The Situation In Kogi More Challenging Than Bayelsa – Police PRO
The police have lamented that the violence in Kogi State during the governorship elections was worse than that of Bayelsa State.
Elections had been disrupted in Ward 2, Lokoja, after gunshots were fired into the air by suspected thugs.
They also made away with ballot boxes, even as electorates scampered for safety.
Speaking about the situation during an appearance on Channels TV’s special election programme, the Police Public Relations Officer, Frank Mba, noted that although some of the incidences had been identified in the threat analysis and preventive measures were taken, a lot of things are still beyond the control of the security agencies.
He, however, explained that if the public knew the level of threat that was detected as well as the amount of work that went into identifying, isolating and neutralising a lot of the threat they would appreciate the efforts of the security agencies.
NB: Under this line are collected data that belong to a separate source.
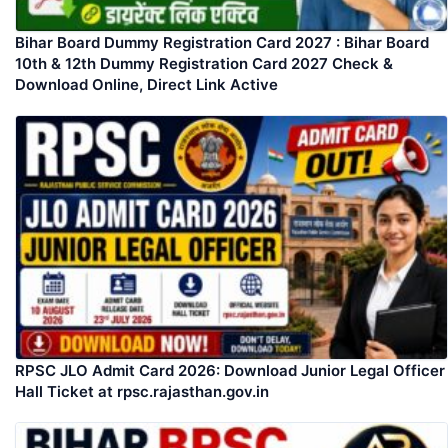
Bihar Board Dummy Registration Card 2027 : Bihar Board
10th & 12th Dummy Registration Card 2027 Check &
Download Online, Direct Link Active
RPSC JLO Admit Card 2026: Download Junior Legal Officer
Hall Ticket at rpsc.rajasthan.gov.in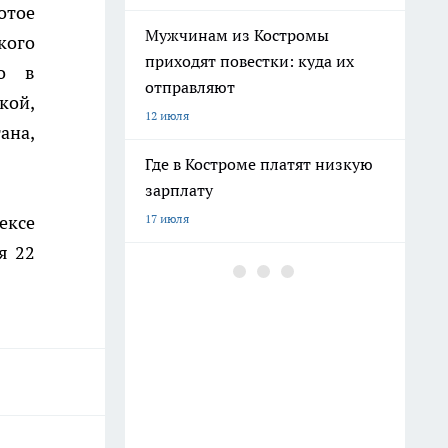
отое
Мужчинам из Костромы
кого
приходят повестки: куда их
то в
отправляют
кой,
12 июля
ана,
Где в Костроме платят низкую
зарплату
ексе
17 июля
я 22
"Было плохо несколько дней":
подробности смерти молодого
пациента в костромской рехабе
16 июля
Военные набирают мужчин на
защиту Костромской области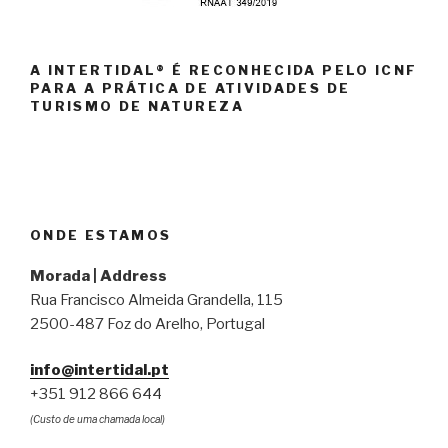
A INTERTIDAL® É RECONHECIDA PELO ICNF
PARA A PRÁTICA DE ATIVIDADES DE
TURISMO DE NATUREZA
ONDE ESTAMOS
Morada | Address
Rua Francisco Almeida Grandella, 115
2500-487 Foz do Arelho, Portugal
info@intertidal.pt
+351 912 866 644
(Custo de uma chamada local)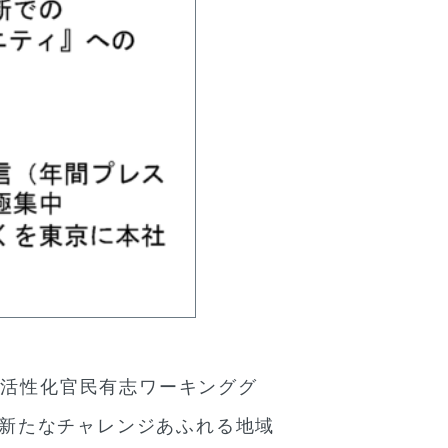
方活性化官民有志ワーキンググ
の新たなチャレンジあふれる地域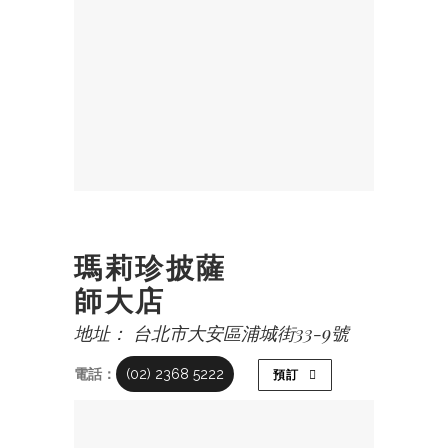
瑪莉珍披薩
師大店
地址： 台北市大安區浦城街33-9號
電話：
(02) 2368 5222
預訂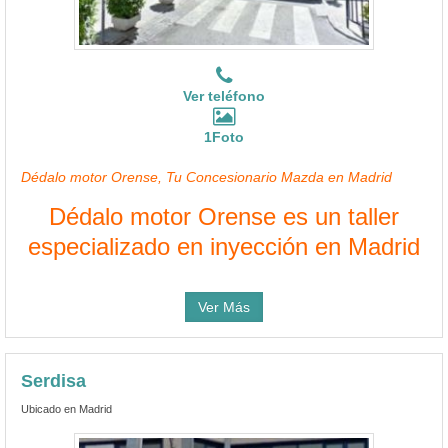
Ver teléfono
1Foto
Dédalo motor Orense, Tu Concesionario Mazda en Madrid
Dédalo motor Orense es un taller
especializado en inyección en Madrid
Ver Más
Serdisa
Ubicado en Madrid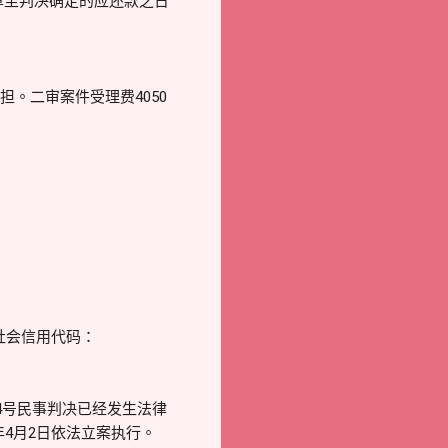
计算至判决确定的应还款之日
担。二审案件受理费4050
社会信用代码：
4号民事判决已经发生法律
年4月2日依法立案执行。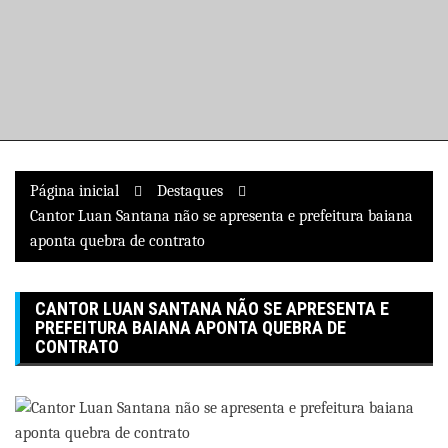
Pular
para
o
conteúdo
Página inicial
Destaques
Cantor Luan Santana não se apresenta e prefeitura baiana
aponta quebra de contrato
CANTOR LUAN SANTANA NÃO SE APRESENTA E
PREFEITURA BAIANA APONTA QUEBRA DE
CONTRATO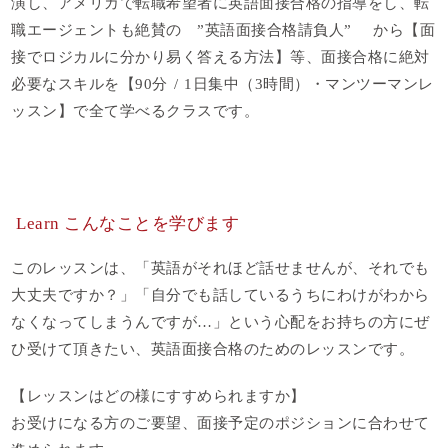
演し、アメリカで転職希望者に英語面接合格の指導をし、転
職エージェントも絶賛の ”英語面接合格請負人” から【面
接でロジカルに分かり易く答える方法】等、面接合格に絶対
必要なスキルを【90分 / 1日集中（3時間）・マンツーマンレ
ッスン】で全て学べるクラスです。
Learn こんなことを学びます
このレッスンは、「英語がそれほど話せませんが、それでも
大丈夫ですか？」「自分でも話しているうちにわけがわから
なくなってしまうんですが…」という心配をお持ちの方にぜ
ひ受けて頂きたい、英語面接合格のためのレッスンです。
【レッスンはどの様にすすめられますか】
お受けになる方のご要望、面接予定のポジションに合わせて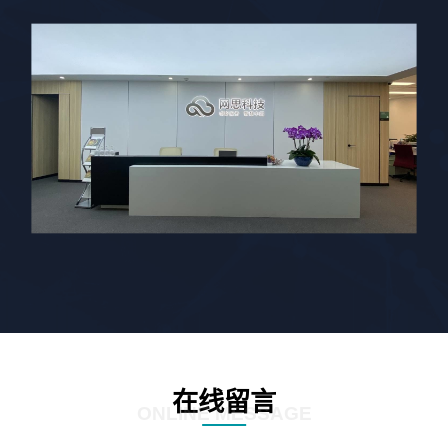
在线留言
ONLINE MESSAGE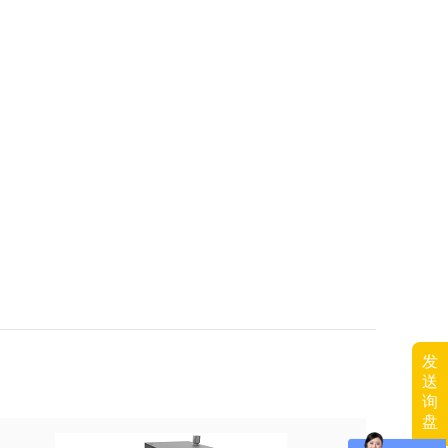
发
送
询
盘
According to him, the fact that there were incidences of some isolated cases of violence should “not distract from the heavy investments and amount of work (they) have done”.
“The situation in Kogi has actually been very challenging, more challenging than the situation in Bayelsa,” he said.
“The truth, however, is that we saw a great deal of this in the threat analysis we conducted earlier and we actually took a lot of measures and strategic steps to isolate and neutralise some of these problems”.
Speaking further, he blamed some of the electoral malpractices and violence on politicians who play very desperate games.
According to Mba, despite being armed, the security agencies have to exercise maximum restraint in order not to harm innocent citizens.
“When you are policing an environment where politicians play very desperate games, where politicians believe in winning at all cost, where they do not believe in the rule of law or political process, you will constantly be swimming against the tide and of course you understand that as police officers, we can never behave like thugs.
“As much as we are armed, we believe first and foremost that our weapons are given to us by the state to preserve our citizens and so even when we are responding to incidents at the polling stations, we are conscious of the fact that we need to exercise maximum restraint.
“We need to exercise a lot of due care and diligence to ensure that in trying to stop the thugs, stop the law breakers, we do not bring the innocent into harm’s way”.